** Opening Data to use block **

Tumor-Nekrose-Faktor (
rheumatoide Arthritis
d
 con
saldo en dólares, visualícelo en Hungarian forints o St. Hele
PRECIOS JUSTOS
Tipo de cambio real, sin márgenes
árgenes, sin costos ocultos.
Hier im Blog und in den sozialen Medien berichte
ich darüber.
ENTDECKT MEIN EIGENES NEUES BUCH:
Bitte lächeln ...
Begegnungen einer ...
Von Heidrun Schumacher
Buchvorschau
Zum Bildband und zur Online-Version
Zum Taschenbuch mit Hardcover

** Closing Data to use block **
** Opening Data to use block **

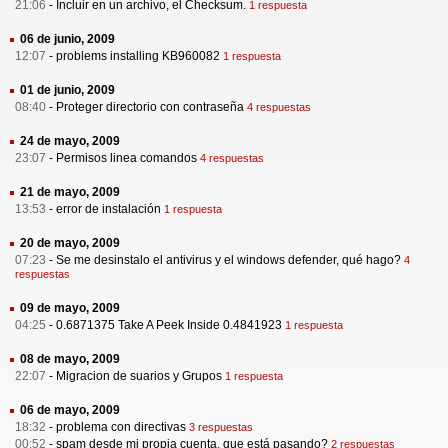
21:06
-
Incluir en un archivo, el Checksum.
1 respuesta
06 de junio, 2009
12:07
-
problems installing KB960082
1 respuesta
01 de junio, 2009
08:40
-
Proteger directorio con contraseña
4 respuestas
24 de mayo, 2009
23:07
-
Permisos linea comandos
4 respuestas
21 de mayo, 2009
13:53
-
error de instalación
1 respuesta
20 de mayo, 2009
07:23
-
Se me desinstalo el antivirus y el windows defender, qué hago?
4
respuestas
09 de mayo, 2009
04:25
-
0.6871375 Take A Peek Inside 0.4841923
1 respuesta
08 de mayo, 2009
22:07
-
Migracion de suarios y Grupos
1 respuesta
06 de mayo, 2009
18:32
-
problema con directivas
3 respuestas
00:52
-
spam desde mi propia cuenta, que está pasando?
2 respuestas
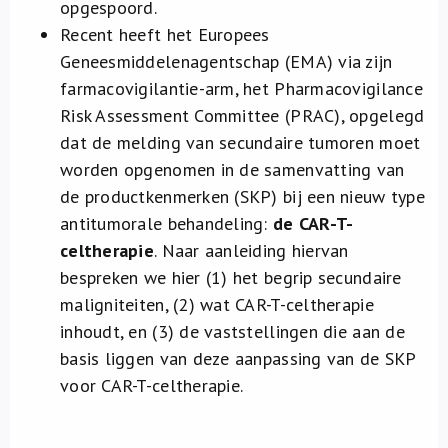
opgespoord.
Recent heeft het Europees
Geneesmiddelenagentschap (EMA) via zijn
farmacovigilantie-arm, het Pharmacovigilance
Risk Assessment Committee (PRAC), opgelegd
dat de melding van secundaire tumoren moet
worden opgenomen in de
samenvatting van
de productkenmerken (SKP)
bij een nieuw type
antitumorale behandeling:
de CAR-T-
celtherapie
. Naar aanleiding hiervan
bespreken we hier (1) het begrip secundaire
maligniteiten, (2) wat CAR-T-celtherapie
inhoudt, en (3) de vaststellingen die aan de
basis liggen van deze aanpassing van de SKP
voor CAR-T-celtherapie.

** Closing Data to use block **
** Opening Data to use block **

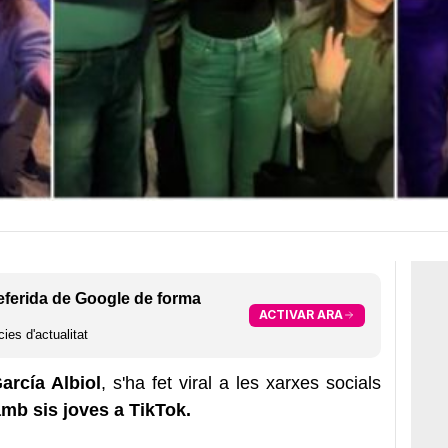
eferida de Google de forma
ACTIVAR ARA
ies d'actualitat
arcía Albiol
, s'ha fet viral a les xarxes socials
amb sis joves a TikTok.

** Closing Data to use block **

• [Aim of the task] In the listing above, locate each line with "respuestas" and copy it.

• [Output for this task]
4 respuestas
4 respuestas
respuestas
3 respuestas
2 respuestas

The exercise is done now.